My questions is how to get the first step.
How are we rearranging the operators and distributing the sums and using the trace.
Is it that the sum over polarization is a sum over both polarizations:
[tex]
\sum _{\epsilon } =\sum _{\epsilon 1} \sum _{\epsilon 2}
[/tex]

so they only operate on their spinors.

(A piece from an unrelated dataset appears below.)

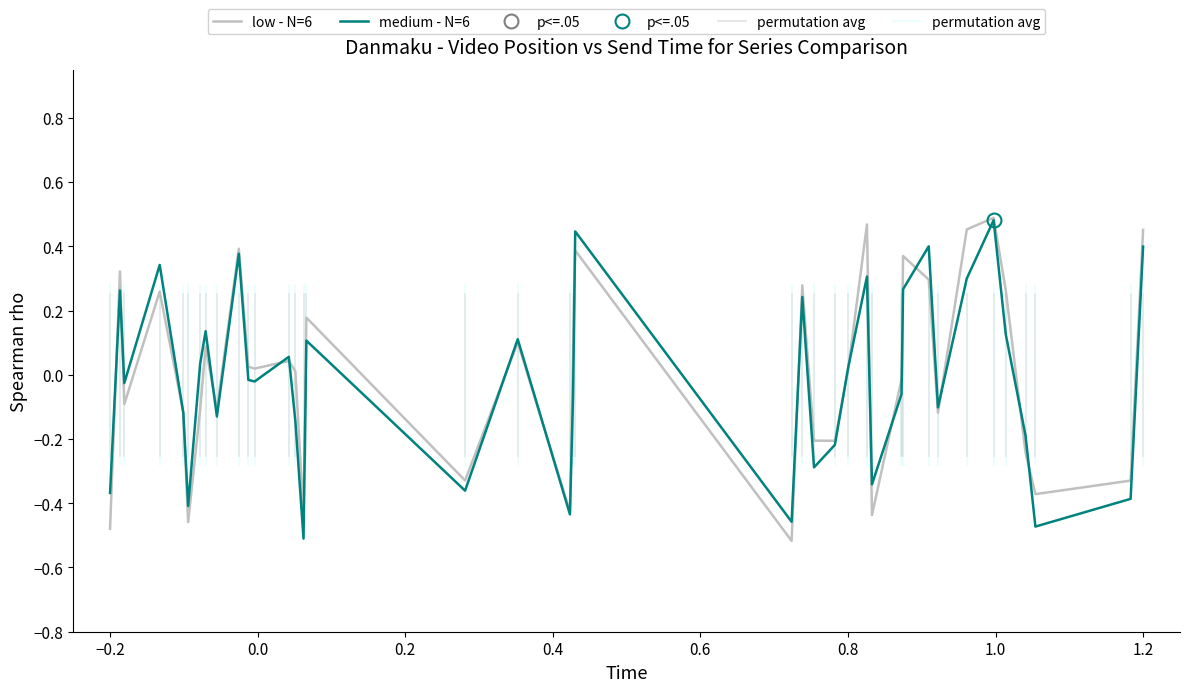

What is the value of the low - N=6 point at the 4th from the left?

0.3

So then the trace must come in when we need to get the ui's next to eachother.

Anyone know offhand?

 

Hmm maybe its just the index technique I'm not familiar with.
In Peskin and Schroeder, just below equaiton 5.3 they state :
"Working with the frst half of 5.2 and writing in spinor indices so we can
freely move the v next to the vbar we have"
Then they have :

[tex]
\sum _{s,s'} \bar{v}_a^{s'} \gamma _{\text{ab}}^{\mu } u_b^s \bar{u}_c^s \gamma _{\text{cd}}^{\nu } v_d^{s'} = (p-m)_{\text{da}}\text{ }\gamma _{\text{ab}}^{\mu } (p+m)_{\text{bc}}\text{ }\gamma _{\text{cd}}^{\mu } = \text{trace}\left[(p-m) \gamma ^{\mu } (p+m) \gamma ^{\mu }\right]
[/tex]

 

Right I could see that, but where do we get the trace from anyway? How do we just throw it in? You cant say:
M*M = Sum[ABCD] = Tr[BCAD]

I'm starting to reason out that it has to do with suming over the indices.